The law which the Armenian government pushed through the parliament in April allows prosecutors to investigate individuals in case of having “sufficient grounds to suspect” that the market value of their assets exceeds their “legal incomes” by at least 50 million drams ($103,000). Should the prosecutors find such discrepancies they can ask courts to nationalize those assets even if their owners are not found guilty of corruption or other criminal offenses.
The latter will have to prove the legality of their holdings if they are to retain them. They will also be given the option of reaching an out-of-court settlement with the prosecutors, which would require them to hand over at least 75 percent of their assets in and outside Armenia to the state.

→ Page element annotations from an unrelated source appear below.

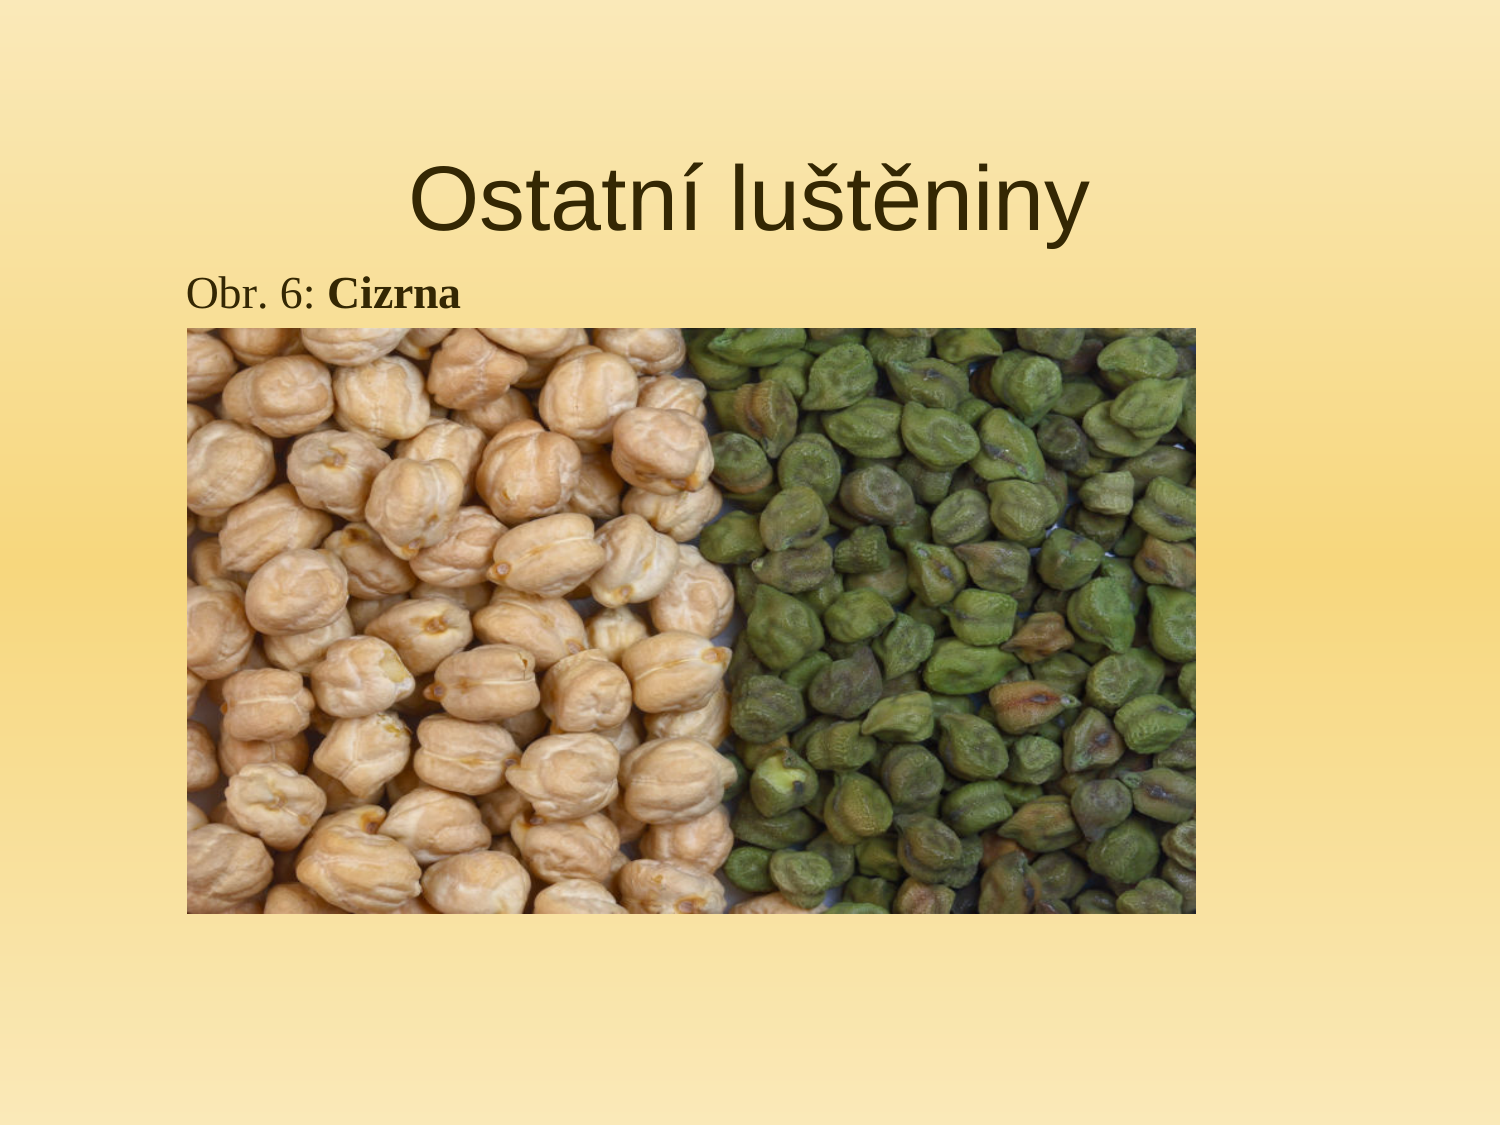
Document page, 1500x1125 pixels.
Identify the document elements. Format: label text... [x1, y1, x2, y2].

text_box Obr. 6: Cizrna [171, 255, 526, 326]
title Ostatní luštěniny [112, 99, 1388, 288]
text_box [187, 328, 1196, 915]
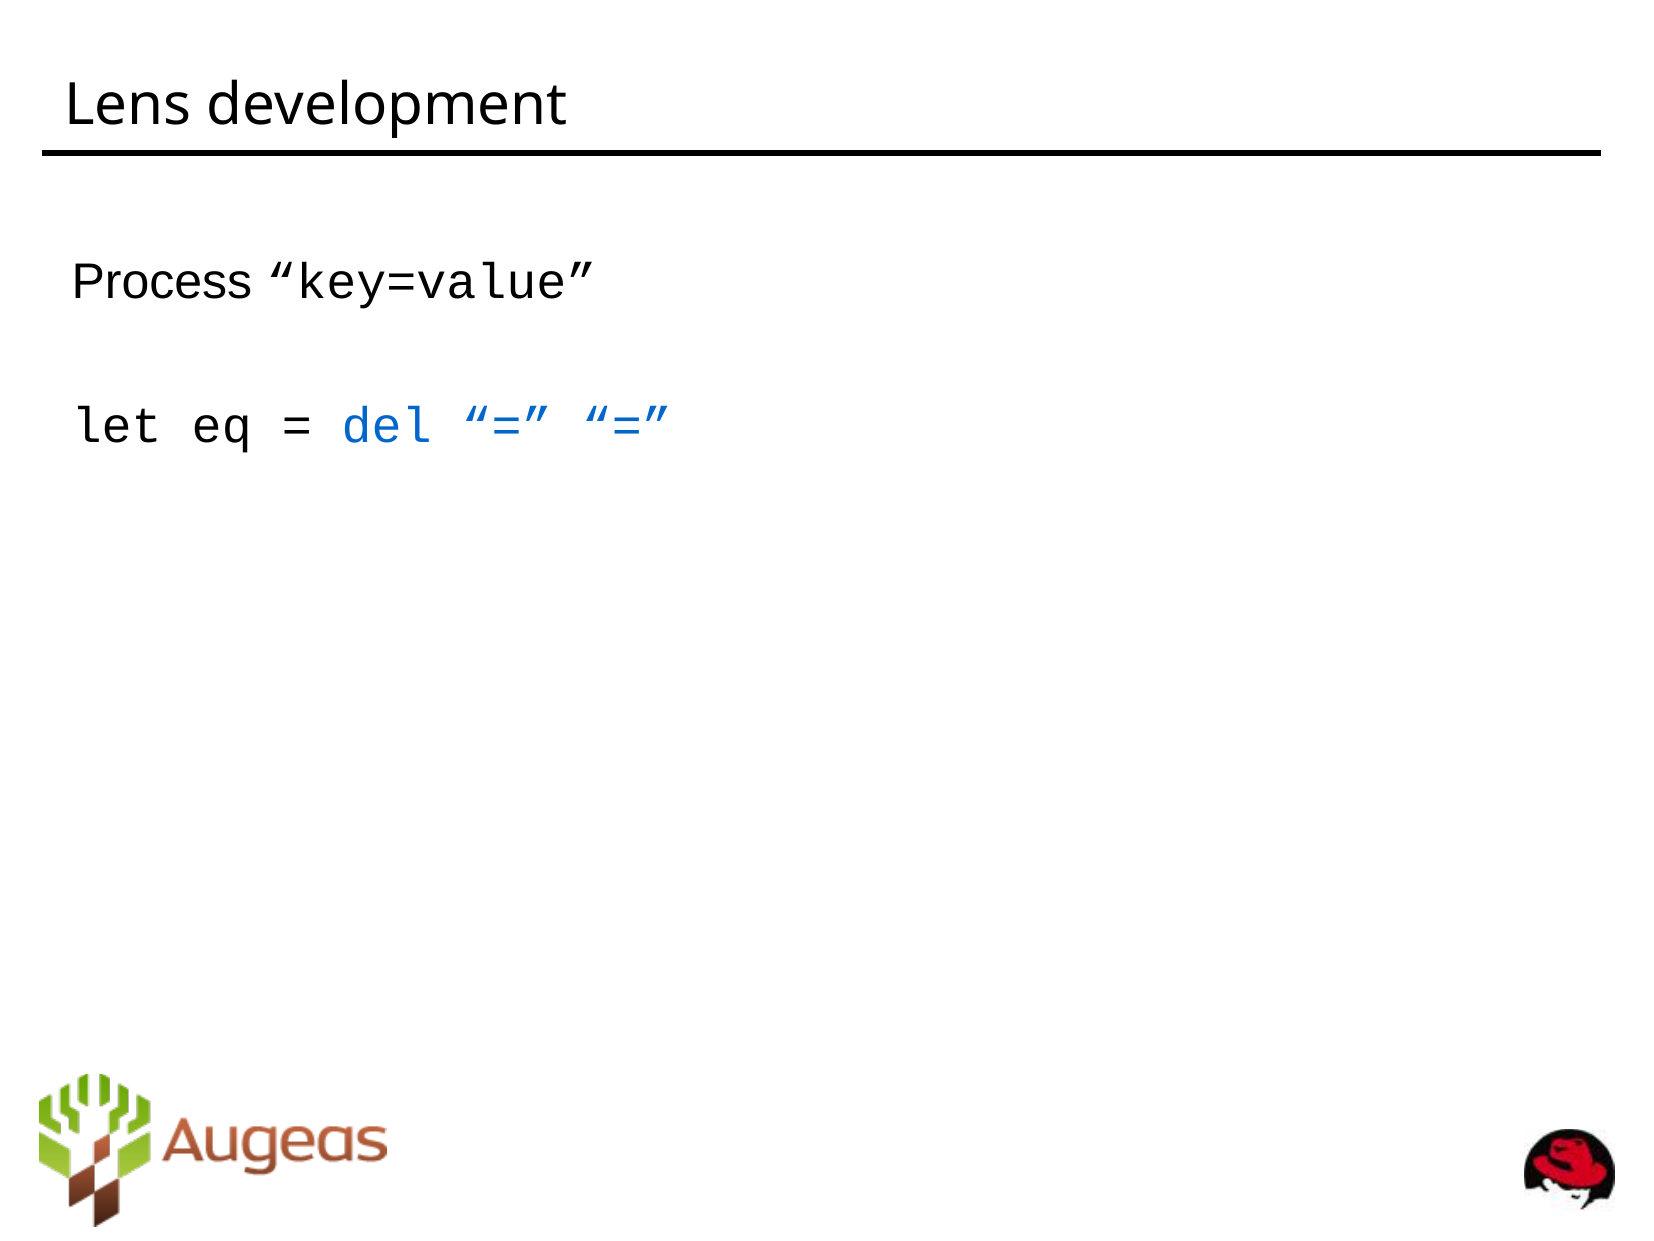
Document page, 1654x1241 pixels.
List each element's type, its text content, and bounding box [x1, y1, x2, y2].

picture [1524, 1129, 1615, 1220]
title Lens development [64, 42, 1496, 161]
picture [39, 1074, 387, 1227]
list Process “key=value” let eq = del “=” “=” [71, 180, 1495, 1089]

Prime Minister Nikol Pashinian has repeatedly portrayed the law as a major anti-corruption measure that will help the authorities recover “wealth stolen from the people.” Pashinian has indicated his intention to use it against the country’s former rulers and their cronies branded by him as “plunderers.”
The politically sensitive process will be handled by a special team of prosecutors. Prosecutor-General Artur Davtian appointed on Thursday the head of the new division, his deputy and three other members, all of them prosecutors.
The division will be overseen by Srbuhi Galian, who was appointed as deputy prosecutor-general on Tuesday. The 28-year-old Galian served as a deputy minister of justice until then.
Later on Thursday Davtian met with the new appointees to discuss practical modalities of their work. According to his press office, the chief prosecutor told them that they will be performing “unprecedented” functions and must make sure that there are “necessary legal grounds” for initiating asset seizures.
The two opposition parties represented in the Armenian parliament have backed the legal mechanism for asset forfeiture in principle.
But other, more hardline opposition groups and figures, among them supporters of former President Serzh Sarkisian, have condemned the law as unconstitutional and accused Pashinian of planning a far-reaching “redistribution of assets” to cement his hold on power.
Deputy Prime Minister Mher Grigorian likewise warned that the bill could scare away investors and lead to capital flight from Armenia when the government discussed and approved it last December.
President Armen Sarkissian cited those concerns when he signed the bill into law in May. “An unscrupulous enforcement of the law could undermine trust in the state and jeopardize its effectiveness,” read a statement released by Sarkissian’s office.
The statement specifically warned the authorities against arbitrarily accessing and using citizens’ personal data, breaching bank secrecy or hampering business activity and competition.